For the data below, say how many lines contain "where". Only the number should be given.
*** Available records Section Begins ***
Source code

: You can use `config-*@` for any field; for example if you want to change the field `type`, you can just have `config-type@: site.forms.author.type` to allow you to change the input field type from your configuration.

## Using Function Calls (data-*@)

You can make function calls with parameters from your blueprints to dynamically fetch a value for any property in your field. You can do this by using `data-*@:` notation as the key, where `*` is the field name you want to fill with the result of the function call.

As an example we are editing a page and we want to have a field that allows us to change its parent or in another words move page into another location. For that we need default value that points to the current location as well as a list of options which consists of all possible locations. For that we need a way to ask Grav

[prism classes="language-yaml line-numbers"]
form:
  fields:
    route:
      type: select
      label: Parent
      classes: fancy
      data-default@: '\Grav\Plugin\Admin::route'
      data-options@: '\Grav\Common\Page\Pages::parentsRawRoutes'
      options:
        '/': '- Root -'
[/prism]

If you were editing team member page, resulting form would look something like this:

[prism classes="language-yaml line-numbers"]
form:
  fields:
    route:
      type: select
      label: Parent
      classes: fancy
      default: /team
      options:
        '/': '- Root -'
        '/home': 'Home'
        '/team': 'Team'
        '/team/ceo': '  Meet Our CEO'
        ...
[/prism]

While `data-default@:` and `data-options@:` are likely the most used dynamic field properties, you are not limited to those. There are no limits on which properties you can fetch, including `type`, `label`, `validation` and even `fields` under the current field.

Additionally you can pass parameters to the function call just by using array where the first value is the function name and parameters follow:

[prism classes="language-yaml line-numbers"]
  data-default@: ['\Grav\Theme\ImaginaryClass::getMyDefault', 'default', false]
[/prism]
*** Available records Section Ends ***
*** Available records Section Begins ***
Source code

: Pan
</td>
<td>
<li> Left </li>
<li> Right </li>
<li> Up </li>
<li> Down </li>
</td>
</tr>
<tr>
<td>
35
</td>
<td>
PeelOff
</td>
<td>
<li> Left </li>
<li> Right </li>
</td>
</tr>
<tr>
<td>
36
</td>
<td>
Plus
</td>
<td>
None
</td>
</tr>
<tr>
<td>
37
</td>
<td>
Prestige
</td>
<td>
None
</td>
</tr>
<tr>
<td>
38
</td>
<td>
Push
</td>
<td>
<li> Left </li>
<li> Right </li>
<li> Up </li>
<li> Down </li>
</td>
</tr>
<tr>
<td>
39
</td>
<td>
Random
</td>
*** Available records Section Ends ***
Solution for this exercise:
2